Я бы решилась сказать, что в «Апреле Семнадцатого» нет ни одного лица, попадающего под прямой идеологический удар, под исключительный идеологический суд, – а между тем нарастает ощущение всепроникающей духовной болезни, и содрогаешься от явственного присутствия жуткой силы, толкающей Россию в пропасть.
Эту зловещую силу, эту гибельную аномалию духа несет в себе сама аура политической революции. Подламываются метафизические основания человечного, естественного бытия. Происходит социальная мобилизация людских душ, экспроприация частной жизни и ликвидация жизни духовной. В толстовской эпопее об Отечественной войне 1812 года людские воли, не оставляющие своих личных целей, каким-то органическим образом сливаются воедино и восстанавливают сообща нормальный порядок вещей, безотносительно к мишурным попыткам Ростопчина ли, Наполеона ли управлять ими и их направлять. Политическая же революция, ведущая к войне гражданской, отнимает у людей то измерение жизни, каким обеспечена личная их самостоятельность, и сбивает их в толпы, стаи, отряды, которыми можно командовать посредством набора сигнальных слов. И Солженицын чувствует это, слышит тупой безличный стук революционного метронома – и фактически убирает из своего повествованья все, что не связано с производством сигнально-спусковых словес в дворцовых залах, захваченных новыми заседателями, и со стихийными судорогами, пробегающими по толпе навстречу этим словам.

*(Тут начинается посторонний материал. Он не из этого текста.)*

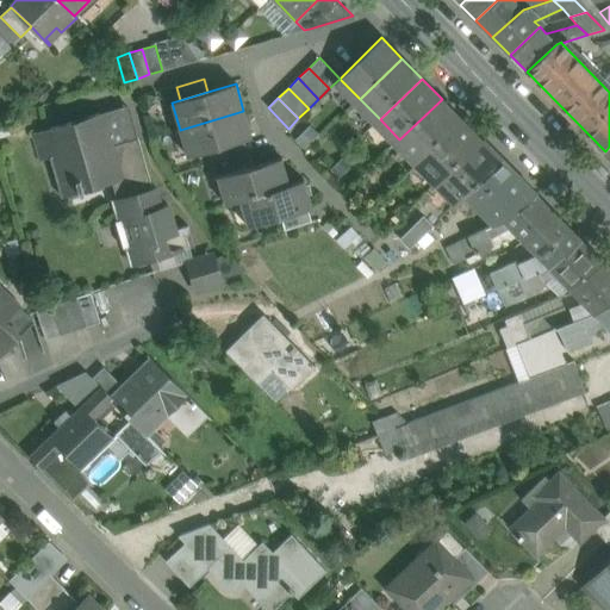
[(442,99),(399,139),(419,160),(461,119),(442,99)]
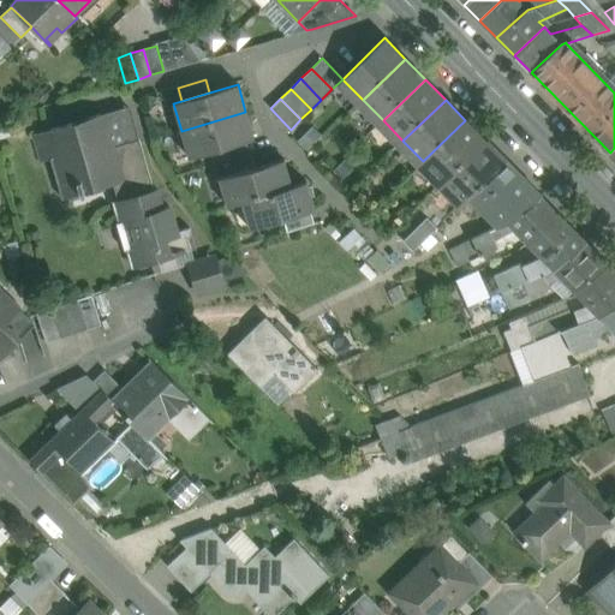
[(129,106),(100,115),(109,148),(138,139),(129,106)]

Отец Сергий Булгаков в очерке «Агония» пишет о Февральской революции в Москве: «Все радовались, все ликовали, красный Дионис ходил по Москве и сыпал в толпу свой красный хмель. Все было в красном, всюду были гнусные красные тряпки, и сразу же появились не то немцы, не то большевики с агитацией против войны. У меня была смерть на душе. Революция была мне только постыла и отвратительна… Однако был момент малодушия, когда я хотел выдавить из себя радость, слиться с народом в его “свободе”. Я шел по Остоженке в народном шествии в день парада и пьянил себя. Однако этого хватило на полчаса, и ничего не вышло, кроме омерзения. Я видел и чувствовал, что пришел красный хам, что жизнь становится вульгарной и низкой, и нет уже России» («Автобиографические записки». Париж, 1946).
Вот это-то уплощение, вульгаризацию, безобъемность новой жизни, эту «смерть на душе» Солженицын показывает через множество внешних черточек и психологических замет. Все совершается на плоскости – как сказано в привлеченной газетной выдержке: «Одним волшебным ударом революция перевела страну из плоскости самодержавия в плоскость народоправства»; жизнь мелеет, лишаясь глубины семейных, религиозных, творческих начал, в ней мало остается сокровенного, и манипулировать ею становится куда как легко. Только посреди такой, обмелевшей жизни, где одни поверхностные души вроде Керенского чувствуют себя до поры как рыбы в воде, – смогли организовать себе победу большевики.